Grad Shares FBI Fight Against Human Traffickers


10/21/2014

Carrie Landau '96, '02 MCJ was a perfect choice to speak to St. Ambrose students on the topic of Exploring Gender and women's issues, as well as pursuing careers in the field of criminal justice in early October.

A special agent for the Federal Bureau of Investigation in south suburban Chicago, Landau has spent a large part of her working life - and not an insignificant amount of her "off-duty" hours - battling the growing epidemic of human sex trafficking.

She met with an array of forensic psychology, criminal justice and women and gender studies classes to share her experiences in that harrowing work.
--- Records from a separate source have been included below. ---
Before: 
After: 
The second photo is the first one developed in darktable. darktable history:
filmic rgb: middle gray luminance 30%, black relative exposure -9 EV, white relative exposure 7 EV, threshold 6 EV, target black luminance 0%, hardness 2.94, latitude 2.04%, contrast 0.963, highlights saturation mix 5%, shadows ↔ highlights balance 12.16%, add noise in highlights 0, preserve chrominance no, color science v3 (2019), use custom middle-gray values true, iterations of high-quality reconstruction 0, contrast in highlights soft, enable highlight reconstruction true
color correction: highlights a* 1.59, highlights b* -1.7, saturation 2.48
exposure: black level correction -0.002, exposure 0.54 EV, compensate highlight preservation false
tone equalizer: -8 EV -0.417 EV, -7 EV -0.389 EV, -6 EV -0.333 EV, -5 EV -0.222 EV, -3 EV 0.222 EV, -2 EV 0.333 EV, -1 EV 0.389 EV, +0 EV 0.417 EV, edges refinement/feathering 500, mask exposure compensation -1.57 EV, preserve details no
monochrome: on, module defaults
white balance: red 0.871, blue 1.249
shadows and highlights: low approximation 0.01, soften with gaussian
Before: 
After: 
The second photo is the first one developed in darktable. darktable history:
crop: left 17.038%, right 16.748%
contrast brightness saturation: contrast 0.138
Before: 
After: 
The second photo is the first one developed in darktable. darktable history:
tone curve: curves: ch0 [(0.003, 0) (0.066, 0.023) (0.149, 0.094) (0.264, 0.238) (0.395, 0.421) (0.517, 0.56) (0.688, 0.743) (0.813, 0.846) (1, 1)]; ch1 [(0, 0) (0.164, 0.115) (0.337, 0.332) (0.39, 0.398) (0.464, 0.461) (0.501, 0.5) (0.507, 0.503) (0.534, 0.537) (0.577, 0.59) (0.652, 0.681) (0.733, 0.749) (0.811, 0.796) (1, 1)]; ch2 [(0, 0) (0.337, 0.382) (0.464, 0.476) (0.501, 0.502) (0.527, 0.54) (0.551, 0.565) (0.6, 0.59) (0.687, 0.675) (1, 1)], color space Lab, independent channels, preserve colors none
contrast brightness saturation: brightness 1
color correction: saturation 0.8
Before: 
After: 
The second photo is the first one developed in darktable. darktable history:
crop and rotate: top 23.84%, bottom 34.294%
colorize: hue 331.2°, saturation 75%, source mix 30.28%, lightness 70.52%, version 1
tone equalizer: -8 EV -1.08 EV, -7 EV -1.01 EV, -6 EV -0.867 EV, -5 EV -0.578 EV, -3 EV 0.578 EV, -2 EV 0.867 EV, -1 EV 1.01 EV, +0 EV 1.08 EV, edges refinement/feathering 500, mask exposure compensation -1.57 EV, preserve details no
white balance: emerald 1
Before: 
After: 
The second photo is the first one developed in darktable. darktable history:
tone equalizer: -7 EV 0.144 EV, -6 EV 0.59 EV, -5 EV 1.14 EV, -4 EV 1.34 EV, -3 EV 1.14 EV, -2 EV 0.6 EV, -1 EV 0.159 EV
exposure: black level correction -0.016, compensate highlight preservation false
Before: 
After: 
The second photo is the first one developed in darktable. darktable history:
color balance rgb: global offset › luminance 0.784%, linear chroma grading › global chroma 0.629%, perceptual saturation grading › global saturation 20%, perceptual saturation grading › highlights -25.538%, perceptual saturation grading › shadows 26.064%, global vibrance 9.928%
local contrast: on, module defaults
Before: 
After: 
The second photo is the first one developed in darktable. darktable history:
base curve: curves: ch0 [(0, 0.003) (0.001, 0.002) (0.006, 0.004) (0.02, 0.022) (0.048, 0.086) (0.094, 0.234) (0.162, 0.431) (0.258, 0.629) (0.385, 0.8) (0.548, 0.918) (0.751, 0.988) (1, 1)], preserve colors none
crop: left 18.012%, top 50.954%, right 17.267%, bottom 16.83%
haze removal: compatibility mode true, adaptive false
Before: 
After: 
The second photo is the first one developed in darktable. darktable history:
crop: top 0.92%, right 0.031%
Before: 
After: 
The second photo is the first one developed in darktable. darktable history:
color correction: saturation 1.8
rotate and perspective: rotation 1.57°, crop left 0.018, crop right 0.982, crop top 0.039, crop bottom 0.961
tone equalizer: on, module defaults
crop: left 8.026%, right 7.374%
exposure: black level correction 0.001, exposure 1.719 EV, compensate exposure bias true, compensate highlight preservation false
"It has been awesome," Landau said of her visits with SAU students. "It was shocking at first to see how young they look. Yet, at the same time, it reminded me of my own St. Ambrose experience, when I had the opportunity to learn from real-life experience, as alumni would come to the classroom."

Landau's work experience is a far cry from the norm. She has been working since 2006 to break up prostitution rings involving girls sometimes 14 or younger trapped in lives they can't escape in the company of men who mislead and abuse them.

Human trafficking is an international epidemic, and the prevailing stereotype is of girls taken off the street against their will and sold into slavery. Landau, though, said the more prevalent trafficking locally involves older men luring restless young girls at malls and through social media with promises of love and a better life.

"One of the girls who testified in one of our cases said, ‘He promised me a dream and it didn't come to what he had promised," said Landau, a married mother of a young daughter. "She said, ‘I imagined a house. I imagined a life together. But when he started bringing in girl after girl, I knew I was just a piece of garbage to him.'''

Landau works on two fronts. The first is to capture and bring the manipulative "pimps" to justice. The second is to help the young victims reclaim some semblance of a normal life.

"I don't like to think about the numbers, but I hope that someday, somebody says I did some good and that what we are doing means something," she said. "You can arrest somebody and put the bad guys in jail and that's very important. But as long as we help one, two, three or four girls per case, if nothing else help them see they were not made for this life, that they don't have to stand for this, that for me is success."

Landau was contacted for a campus visit by Assistant Vice President for Advancement Sally Crino after Exploring Gender was selected as the theme for the 2014-2015 College of Arts and Sciences academic project last spring.

She met with a number of criminal justice classes during her visit, but also spoke to a New Student Seminar learning community of nursing students and met with women and gender studies majors.

"Carrie was a great example of someone who is using gender sensitive solutions to solve human rights problems such as human trafficking," said Katy Strzepek, director of women and gender studies at St. Ambrose. "Carrie showed how our graduates use skills they learn as liberal arts students - such as writing clearly and communicating with diverse populations - to succeed in careers in the real world.

"As a woman working in a traditionally male field, Carrie also gave our students some excellent advice about how to speak up for themselves and to work hard to gain access to jobs that might not have initially considered due to their gender or other perceived barriers."